In ROLL, the core implementation of GiGPO is located at roll/pipeline/agentic/utils.py. The specific configuration parameters for the GiGPO algorithm are as follows (roll.pipeline.agentic.agentic_config.AgenticConfig):

# GiGPO core config
adv_estimator: "gigpo"
batch_adjust_mode: "copy"
step_reward_weight: 1.0
episode_reward_weight: 1.0
step_reward_gamma: 0.95

# rollout_batch_size is the number of trajectories
rollout_batch_size: 1024
val_batch_size: 1024
sequence_length: 1024

advantage_clip: 0.2
ppo_epochs: 1

# pg_clip: 0.1
#dual_clip_loss: True
init_kl_coef: 0.0
whiten_advantages: true
entropy_loss_coef: 0
max_grad_norm: 1.0

reward_normalization:
grouping: traj_group_id # Can be tags(env_type)/traj_group_id(group)/batch(rollout_batch)... group_by calculates reward/adv
method: mean # asym_clip / identity / mean_std / mean

train_env_manager:
max_env_num_per_worker: 16
num_env_groups: 128
# under the same group, the env config and env seed are ensured to be equal
group_size: 8
tags: [FrozenLake]
num_groups_partition: [128] # If not set, all env names divide nums equally.
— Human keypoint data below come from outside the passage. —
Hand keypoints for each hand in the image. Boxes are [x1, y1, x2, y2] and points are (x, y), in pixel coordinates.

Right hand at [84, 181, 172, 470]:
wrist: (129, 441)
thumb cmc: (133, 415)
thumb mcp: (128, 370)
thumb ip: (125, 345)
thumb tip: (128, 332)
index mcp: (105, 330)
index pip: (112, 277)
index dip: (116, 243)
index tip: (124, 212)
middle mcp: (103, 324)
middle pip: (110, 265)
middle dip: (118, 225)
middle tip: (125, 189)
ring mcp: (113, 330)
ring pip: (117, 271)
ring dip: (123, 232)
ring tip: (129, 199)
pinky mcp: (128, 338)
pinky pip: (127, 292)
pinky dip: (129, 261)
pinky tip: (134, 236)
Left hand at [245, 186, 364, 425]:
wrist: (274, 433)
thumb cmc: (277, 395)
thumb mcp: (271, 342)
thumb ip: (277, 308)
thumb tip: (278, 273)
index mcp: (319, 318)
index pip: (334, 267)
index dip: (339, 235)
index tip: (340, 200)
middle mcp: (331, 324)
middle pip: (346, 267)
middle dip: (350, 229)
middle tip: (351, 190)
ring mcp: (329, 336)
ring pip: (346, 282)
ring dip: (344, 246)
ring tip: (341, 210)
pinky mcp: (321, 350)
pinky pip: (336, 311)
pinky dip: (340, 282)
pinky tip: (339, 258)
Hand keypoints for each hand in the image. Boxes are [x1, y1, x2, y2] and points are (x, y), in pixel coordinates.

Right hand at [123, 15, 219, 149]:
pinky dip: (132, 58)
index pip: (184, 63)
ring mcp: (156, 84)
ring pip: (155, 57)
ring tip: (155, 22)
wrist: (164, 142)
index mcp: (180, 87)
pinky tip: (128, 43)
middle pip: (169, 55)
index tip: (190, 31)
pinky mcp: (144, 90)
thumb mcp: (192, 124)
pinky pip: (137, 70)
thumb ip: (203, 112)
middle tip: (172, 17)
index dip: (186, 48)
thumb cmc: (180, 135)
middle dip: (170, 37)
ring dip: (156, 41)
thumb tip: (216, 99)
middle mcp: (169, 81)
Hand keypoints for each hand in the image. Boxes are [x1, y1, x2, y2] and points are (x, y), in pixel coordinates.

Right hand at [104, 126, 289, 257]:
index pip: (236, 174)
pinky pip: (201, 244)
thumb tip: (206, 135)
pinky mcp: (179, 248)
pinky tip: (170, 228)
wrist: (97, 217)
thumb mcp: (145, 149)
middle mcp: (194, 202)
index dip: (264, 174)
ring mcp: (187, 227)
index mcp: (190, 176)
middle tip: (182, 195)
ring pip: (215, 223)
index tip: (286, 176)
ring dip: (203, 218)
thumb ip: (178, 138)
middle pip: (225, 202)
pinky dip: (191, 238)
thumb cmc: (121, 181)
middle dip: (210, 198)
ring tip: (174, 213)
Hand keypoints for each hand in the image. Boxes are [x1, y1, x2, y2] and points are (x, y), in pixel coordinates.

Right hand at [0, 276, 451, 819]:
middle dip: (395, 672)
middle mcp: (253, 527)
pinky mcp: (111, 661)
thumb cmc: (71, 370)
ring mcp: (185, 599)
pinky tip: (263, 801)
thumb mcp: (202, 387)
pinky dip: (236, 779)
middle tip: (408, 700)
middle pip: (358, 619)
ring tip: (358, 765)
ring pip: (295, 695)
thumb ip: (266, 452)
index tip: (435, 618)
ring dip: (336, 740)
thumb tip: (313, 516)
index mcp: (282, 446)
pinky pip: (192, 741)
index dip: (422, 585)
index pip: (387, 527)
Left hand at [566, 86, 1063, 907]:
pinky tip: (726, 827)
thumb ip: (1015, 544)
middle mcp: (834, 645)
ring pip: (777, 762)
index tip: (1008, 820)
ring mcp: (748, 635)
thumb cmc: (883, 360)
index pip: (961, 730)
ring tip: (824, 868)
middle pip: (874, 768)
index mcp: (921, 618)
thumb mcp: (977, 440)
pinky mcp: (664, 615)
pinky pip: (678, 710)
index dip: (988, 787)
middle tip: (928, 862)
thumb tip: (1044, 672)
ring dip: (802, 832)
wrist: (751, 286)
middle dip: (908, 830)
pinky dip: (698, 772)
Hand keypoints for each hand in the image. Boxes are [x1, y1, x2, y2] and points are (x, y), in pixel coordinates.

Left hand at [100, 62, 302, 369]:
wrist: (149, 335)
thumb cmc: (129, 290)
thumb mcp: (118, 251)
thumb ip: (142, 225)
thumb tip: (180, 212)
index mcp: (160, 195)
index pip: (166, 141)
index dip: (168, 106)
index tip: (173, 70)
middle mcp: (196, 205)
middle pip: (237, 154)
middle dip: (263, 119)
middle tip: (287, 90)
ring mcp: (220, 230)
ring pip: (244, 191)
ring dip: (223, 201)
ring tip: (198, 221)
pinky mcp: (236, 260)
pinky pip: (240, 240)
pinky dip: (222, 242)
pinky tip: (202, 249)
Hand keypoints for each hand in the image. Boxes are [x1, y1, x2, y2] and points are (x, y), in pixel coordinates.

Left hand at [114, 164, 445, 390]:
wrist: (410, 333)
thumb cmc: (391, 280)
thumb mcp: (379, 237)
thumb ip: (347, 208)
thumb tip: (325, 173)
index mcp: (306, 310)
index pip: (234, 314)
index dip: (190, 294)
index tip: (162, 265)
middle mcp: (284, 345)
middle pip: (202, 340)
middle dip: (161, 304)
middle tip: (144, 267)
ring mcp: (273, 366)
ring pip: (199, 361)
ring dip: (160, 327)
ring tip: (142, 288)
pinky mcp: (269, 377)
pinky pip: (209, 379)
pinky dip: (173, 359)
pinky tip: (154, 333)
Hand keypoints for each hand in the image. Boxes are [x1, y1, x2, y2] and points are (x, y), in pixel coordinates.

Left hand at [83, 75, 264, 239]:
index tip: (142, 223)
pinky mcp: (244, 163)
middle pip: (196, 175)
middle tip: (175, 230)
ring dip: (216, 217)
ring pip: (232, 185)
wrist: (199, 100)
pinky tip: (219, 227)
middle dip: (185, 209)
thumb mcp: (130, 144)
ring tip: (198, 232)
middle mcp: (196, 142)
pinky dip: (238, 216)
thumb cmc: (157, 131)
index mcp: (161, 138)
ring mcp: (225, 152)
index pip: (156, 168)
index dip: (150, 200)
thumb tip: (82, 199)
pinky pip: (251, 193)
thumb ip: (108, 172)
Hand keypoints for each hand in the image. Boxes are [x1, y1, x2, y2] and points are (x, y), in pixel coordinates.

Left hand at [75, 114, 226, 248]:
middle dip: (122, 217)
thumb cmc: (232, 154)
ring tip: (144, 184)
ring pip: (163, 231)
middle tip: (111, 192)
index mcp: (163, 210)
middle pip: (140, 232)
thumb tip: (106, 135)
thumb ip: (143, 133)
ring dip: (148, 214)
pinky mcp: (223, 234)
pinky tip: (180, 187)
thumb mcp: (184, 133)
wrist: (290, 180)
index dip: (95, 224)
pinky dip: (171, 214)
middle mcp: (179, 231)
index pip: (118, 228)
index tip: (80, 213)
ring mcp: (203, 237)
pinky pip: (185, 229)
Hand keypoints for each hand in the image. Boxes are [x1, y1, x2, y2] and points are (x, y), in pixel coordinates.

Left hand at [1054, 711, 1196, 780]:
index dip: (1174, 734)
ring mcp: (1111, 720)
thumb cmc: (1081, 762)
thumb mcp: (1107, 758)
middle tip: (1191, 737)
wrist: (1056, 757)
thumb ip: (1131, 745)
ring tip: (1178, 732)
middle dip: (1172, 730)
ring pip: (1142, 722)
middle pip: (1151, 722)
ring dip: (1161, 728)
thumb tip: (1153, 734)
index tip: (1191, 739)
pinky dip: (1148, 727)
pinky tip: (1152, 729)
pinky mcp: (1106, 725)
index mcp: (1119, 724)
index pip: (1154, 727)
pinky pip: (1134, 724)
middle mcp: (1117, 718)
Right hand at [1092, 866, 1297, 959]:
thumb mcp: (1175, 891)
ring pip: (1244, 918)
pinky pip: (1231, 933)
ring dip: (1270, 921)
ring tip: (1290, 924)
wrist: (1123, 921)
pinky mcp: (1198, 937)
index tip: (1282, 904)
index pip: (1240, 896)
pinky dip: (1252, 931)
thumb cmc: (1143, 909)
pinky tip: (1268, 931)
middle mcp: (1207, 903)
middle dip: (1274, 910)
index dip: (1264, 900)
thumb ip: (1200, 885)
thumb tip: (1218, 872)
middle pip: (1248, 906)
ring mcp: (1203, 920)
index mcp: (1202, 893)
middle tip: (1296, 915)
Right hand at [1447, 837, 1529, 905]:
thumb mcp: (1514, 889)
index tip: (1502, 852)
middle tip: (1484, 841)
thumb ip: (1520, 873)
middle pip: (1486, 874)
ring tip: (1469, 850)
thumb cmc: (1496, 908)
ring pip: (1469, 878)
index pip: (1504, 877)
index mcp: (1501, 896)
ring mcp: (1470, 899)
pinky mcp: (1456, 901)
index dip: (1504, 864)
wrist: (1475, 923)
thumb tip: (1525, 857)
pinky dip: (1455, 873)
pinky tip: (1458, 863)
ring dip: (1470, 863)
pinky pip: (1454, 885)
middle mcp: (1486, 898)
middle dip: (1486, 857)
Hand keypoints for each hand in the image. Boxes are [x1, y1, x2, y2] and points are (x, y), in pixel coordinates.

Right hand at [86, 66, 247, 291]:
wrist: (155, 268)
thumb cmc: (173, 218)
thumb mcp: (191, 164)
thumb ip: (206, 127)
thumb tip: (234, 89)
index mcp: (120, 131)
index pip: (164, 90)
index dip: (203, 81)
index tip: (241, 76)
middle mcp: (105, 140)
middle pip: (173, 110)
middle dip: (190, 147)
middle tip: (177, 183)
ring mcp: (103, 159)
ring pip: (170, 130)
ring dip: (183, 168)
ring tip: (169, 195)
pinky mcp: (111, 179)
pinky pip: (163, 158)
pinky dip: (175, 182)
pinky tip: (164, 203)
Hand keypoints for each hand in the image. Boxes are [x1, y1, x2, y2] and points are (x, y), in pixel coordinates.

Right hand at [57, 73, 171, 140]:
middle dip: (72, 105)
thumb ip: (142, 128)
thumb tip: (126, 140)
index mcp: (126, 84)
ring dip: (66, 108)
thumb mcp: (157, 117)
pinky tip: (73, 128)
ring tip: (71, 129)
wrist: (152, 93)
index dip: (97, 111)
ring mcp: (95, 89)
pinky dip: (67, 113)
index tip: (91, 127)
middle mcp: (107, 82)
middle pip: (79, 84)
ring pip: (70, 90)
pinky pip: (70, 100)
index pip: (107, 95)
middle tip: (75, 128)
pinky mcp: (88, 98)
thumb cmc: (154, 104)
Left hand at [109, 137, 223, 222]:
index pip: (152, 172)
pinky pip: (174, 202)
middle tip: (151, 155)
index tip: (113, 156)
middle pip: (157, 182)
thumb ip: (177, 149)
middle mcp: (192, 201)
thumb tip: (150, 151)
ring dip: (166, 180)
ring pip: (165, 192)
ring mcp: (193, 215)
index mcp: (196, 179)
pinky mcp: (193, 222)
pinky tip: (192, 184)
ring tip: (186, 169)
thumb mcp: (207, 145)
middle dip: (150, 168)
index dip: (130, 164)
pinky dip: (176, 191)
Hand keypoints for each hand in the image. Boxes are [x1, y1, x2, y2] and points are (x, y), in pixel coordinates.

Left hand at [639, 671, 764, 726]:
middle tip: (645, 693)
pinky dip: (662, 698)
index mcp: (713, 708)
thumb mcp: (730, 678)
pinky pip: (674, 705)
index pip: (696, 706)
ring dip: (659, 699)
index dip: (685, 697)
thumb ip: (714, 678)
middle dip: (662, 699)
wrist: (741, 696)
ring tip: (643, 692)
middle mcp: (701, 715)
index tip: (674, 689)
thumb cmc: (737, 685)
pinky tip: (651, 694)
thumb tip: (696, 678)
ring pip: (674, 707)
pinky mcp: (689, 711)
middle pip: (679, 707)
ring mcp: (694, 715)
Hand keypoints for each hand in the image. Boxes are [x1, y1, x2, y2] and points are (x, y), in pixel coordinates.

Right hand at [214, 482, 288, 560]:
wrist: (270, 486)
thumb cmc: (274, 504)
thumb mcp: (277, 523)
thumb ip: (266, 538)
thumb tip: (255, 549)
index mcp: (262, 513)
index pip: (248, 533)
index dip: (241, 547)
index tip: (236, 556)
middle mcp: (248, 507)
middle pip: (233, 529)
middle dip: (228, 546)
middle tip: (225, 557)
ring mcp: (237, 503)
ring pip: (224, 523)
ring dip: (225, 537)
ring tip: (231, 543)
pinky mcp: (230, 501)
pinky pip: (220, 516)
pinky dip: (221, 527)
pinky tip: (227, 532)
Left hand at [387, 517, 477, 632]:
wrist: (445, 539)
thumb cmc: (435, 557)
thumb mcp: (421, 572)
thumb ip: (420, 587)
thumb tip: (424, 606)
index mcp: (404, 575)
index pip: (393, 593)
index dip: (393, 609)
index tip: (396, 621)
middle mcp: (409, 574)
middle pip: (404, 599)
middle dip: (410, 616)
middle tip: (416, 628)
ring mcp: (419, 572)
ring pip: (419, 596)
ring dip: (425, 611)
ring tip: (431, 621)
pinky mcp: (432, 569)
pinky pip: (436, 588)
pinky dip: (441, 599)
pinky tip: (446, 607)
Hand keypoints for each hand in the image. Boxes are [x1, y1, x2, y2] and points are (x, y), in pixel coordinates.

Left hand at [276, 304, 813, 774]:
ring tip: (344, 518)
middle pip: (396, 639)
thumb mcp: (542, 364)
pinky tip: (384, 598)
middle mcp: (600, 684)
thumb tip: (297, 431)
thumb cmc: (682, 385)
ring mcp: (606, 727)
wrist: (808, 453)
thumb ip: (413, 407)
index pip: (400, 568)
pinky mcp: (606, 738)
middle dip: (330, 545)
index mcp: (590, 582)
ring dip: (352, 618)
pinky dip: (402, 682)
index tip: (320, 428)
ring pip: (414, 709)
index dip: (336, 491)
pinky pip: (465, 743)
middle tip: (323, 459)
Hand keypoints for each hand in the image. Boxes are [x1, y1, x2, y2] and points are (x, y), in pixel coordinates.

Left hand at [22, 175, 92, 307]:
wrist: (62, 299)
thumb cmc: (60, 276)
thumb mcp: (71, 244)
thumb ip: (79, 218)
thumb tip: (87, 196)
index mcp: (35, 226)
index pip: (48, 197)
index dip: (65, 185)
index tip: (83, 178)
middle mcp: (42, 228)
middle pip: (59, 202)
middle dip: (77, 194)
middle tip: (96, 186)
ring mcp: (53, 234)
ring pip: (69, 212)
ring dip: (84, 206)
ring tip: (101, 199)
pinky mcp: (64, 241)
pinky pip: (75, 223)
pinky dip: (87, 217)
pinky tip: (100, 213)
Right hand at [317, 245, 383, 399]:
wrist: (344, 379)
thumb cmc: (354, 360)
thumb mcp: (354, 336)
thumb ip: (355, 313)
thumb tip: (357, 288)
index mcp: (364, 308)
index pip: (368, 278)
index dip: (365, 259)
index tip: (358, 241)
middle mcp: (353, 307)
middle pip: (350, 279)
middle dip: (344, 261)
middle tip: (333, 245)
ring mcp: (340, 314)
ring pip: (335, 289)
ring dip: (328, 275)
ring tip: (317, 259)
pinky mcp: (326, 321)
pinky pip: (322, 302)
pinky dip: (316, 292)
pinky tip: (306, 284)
Under the same group, the env config and env seed (prompt) are equal in each generation

env_manager_cls: roll.pipeline.agentic.env_manager.step_env_manager.StepEnvManager

Core Parameter Descriptions

  • adv_estimator: Advantage estimator type, set to "gigpo", which is the core configuration of the GiGPO algorithm
  • batch_adjust_mode: Batch adjustment mode, optional values are "copy", "delete", "auto", default value is "copy"
  • step_reward_weight: Step reward weight, used in the GiGPO algorithm, default value is 1.0
  • episode_reward_weight: Episode reward weight, used in the GiGPO algorithm, default value is 1.0
  • step_reward_gamma: Discount factor for step reward calculation, default value is 0.95
  • env_manager_cls: Environment manager class, GiGPO needs to use roll.pipeline.agentic.env_manager.step_env_manager.StepEnvManager

The following parameters are common configuration items for PPO-class algorithms:

  • rollout_batch_size: Number of trajectories per rollout batch, default value is 1024
  • val_batch_size: Validation batch size, default value is 1024
  • sequence_length: Maximum sequence length, default value is 1024
  • advantage_clip: Advantage value clipping range, default value is 0.2
  • ppo_epochs: Number of optimization epochs per batch of samples, default value is 1
  • init_kl_coef: Initial coefficient for KL penalty, default value is 0.0
  • whiten_advantages: Whether to whiten advantage values, default value is true
  • entropy_loss_coef: Entropy loss coefficient, default value is 0
  • max_grad_norm: Maximum norm for gradient clipping, default value is 1.0

Environment Manager Parameters

  • train_env_manager.max_env_num_per_worker: Maximum number of environments per worker, default value is 16
  • train_env_manager.num_env_groups: Number of training environment groups, default value is 128
  • train_env_manager.group_size: Number of environments per group, default value is 8
  • train_env_manager.tags: List of environment tags, default value is [FrozenLake]
  • train_env_manager.num_groups_partition: Group allocation for each environment type, default value is [128]

Reference Examples

You can refer to the following configuration files to set up GiGPO training:

  • ./examples/docs_examples/example_gigpo.yaml

References

[1] Feng, L.; Xue, Z.; Liu, T.; An, B. Group-in-Group Policy Optimization for LLM Agent Training. arXiv 2025, 2505.10978.